Wednesday, 8 February 2017

Time to take advantage of innovation for nation’s development



Cheery news is coming the way of rural Nigeria about deployment of solar energy in off-grid communities. Last week, Acting President Yemi Osinbajo launched a government initiative to close the gap in access to power in rural communities in Abuja. According to the acting president, the initiative, with an immediate goal of providing 20,000 off-grid homes with solar power is designed to be a nation-wide project in the long-run.
The initiative could not have come at a better time. Any attempt to provide solar power in off-grid communities is long overdue. Equally long overdue are initiatives to reduce the agony of urban communities connected to the central grid that has transferred its function to generators. It is logical for a government elected on the platform of change to think anew about bringing solution to over 170 million people who live in darkness occasionally punctuated by brief moments of light.
While we find the policy to provide 20,000 homes with solar power to be on the right track, the new thinking requires a comprehensive review of the country’s energy policy. Just as it is important to connect off-grid homes to solar power, so is it necessary for governments to create a comprehensive policy to solve the problem of inefficient power supply to over 100 million citizens supposedly connected to a grid that constantly carries little or no power. To put the matter bluntly, government needs to come to grips with the fact that all of Nigeria is practically off-grid.
The country’s power crisis has gone beyond ad hoc solutions. There is a need for a strategic plan to address the country’s gross under-development by decades of failure of a workable energy policy. Failure of state-owned utilities to provide power led to privatisation of the power sector. Experience of customers has been more of change of names than of methods and outcomes. While solar photovoltaic (PV) can address off-grid homes if it is approached with sincere commitment, there are other forms of solar power technology that can also reduce the pain of urban homes, offices and factories that are currently served by an inefficient grid and an erratic energy privatisation regime.
For example, the technology for Concentrated Solar Thermal Power (CSP) has advanced in many countries to the point of competing with fossil fuel energy source. CSP technology in North America has the capacity to provide four times United States’ annual electricity demand, with the possibility of becoming cheaper once the use of non-toxic magnesium chloride (sea-water salt) replaces toxic cadmium chloride.
In short, innovations in other parts of the world now show more promise of a global energy revolution through renewable energy. Government needs to develop a clear policy framework to let Nigerians, regardless of where they reside, have access to alternative sources of power. Solar energy is no longer just a back-up device to other traditional energy sources in many countries. Consequently, government must create policies that support multiple sources of electricity and further decentralisation of the energy landscape.
The new solar power policy should include provision of subsidies to those who opt to be joined to a pay-as-you-go system, rather than a power donation scheme to selected villages. This is how to make the programme sustainable and lead to a new business model in the power sector. A new power policy must also include stimulation of companies to provide CSP, such as some northern states are already negotiating with GE. Buildings should be designed to accommodate solar heating/air-conditioning roof systems, such as exists in South Africa, China, and other places. And CSP companies need to be stimulated as stand-alone utilities to compete with other companies that produce and distribute power.

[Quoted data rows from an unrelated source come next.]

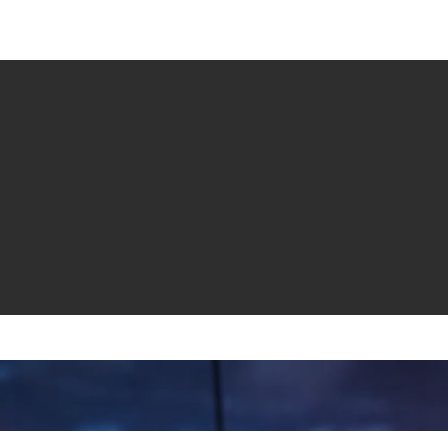
e venta
Revistas
All News
Video
Radio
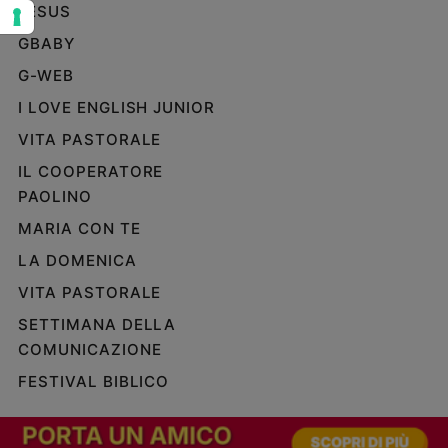
JESUS
Sanremo
GBABY
2026
Cinema,
G-WEB
Tv
I LOVE ENGLISH JUNIOR
e
streaming
VITA PASTORALE
Libri
IL COOPERATORE
Musica
PAOLINO
Arte
MARIA CON TE
Famiglia
LA DOMENICA
ed
educazione
VITA PASTORALE
SETTIMANA DELLA
Genitori
e
COMUNICAZIONE
figli
FESTIVAL BIBLICO
Nonni
Coppia
Scuola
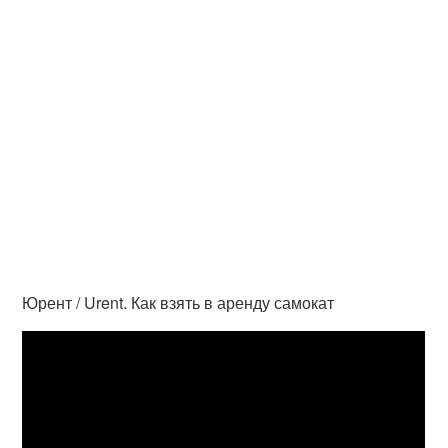
Юрент / Urent. Как взять в аренду самокат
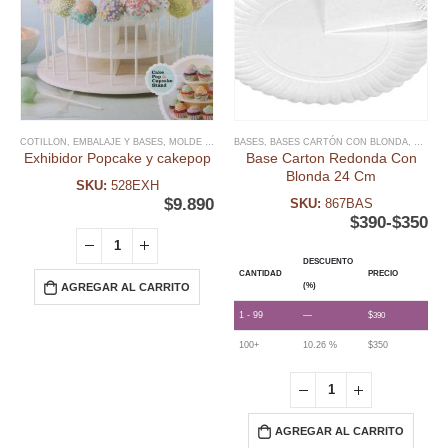
COTILLON
,
EMBALAJE Y BASES
,
MOLDE CAKEPOP
BASES
,
MOLDES
,
BASES CARTÓN CON BLONDA
,
OTROS PACKAGING
,
EMBALA
Exhibidor Popcake y cakepop
Base Carton Redonda Con
Blonda 24 Cm
SKU:
528EXH
$
9.890
SKU:
867BAS
$
390
-
$
350
DESCUENTO
CANTIDAD
PRECIO
AGREGAR AL CARRITO
(%)
1 - 99
—
$
390
100+
10.26 %
$
350
AGREGAR AL CARRITO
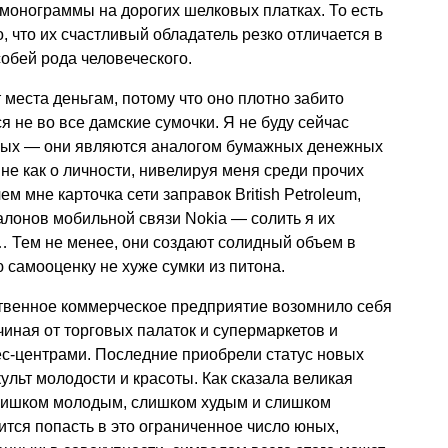
монограммы на дорогих шелковых платках. То есть
, что их счастливый обладатель резко отличается в
собей рода человеческого.
 места деньгам, потому что оно плотно забито
 не во все дамские сумочки. Я не буду сейчас
жных — они являются аналогом бумажных денежных
мне как о личности, нивелируя меня среди прочих
ем мне карточка сети заправок British Petroleum,
салонов мобильной связи Nokia — солить я их
… Тем не менее, они создают солидный объем в
самооценку не хуже сумки из питона.
твенное коммерческое предприятие возомнило себя
чиная от торговых палаток и супермаркетов и
ес-центрами. Последние приобрели статус новых
ульт молодости и красоты. Как сказала великая
слишком молодым, слишком худым и слишком
тся попасть в это ограниченное число юных,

In addition, the government needs to plan to become a solar technology research and manufacturing centre, like India, Brazil, Germany, Japan, USA, etc. Provision of renewable energy to complement and compete with traditional sources is long overdue, especially in a country with abundance of sunshine, wind, ocean waves and over five renewable energy research institutes. There is need for a policy to make Nigeria join the ranks of renewable power innovators, for energy security, wealth and job creation, and mitigation of negative climate change.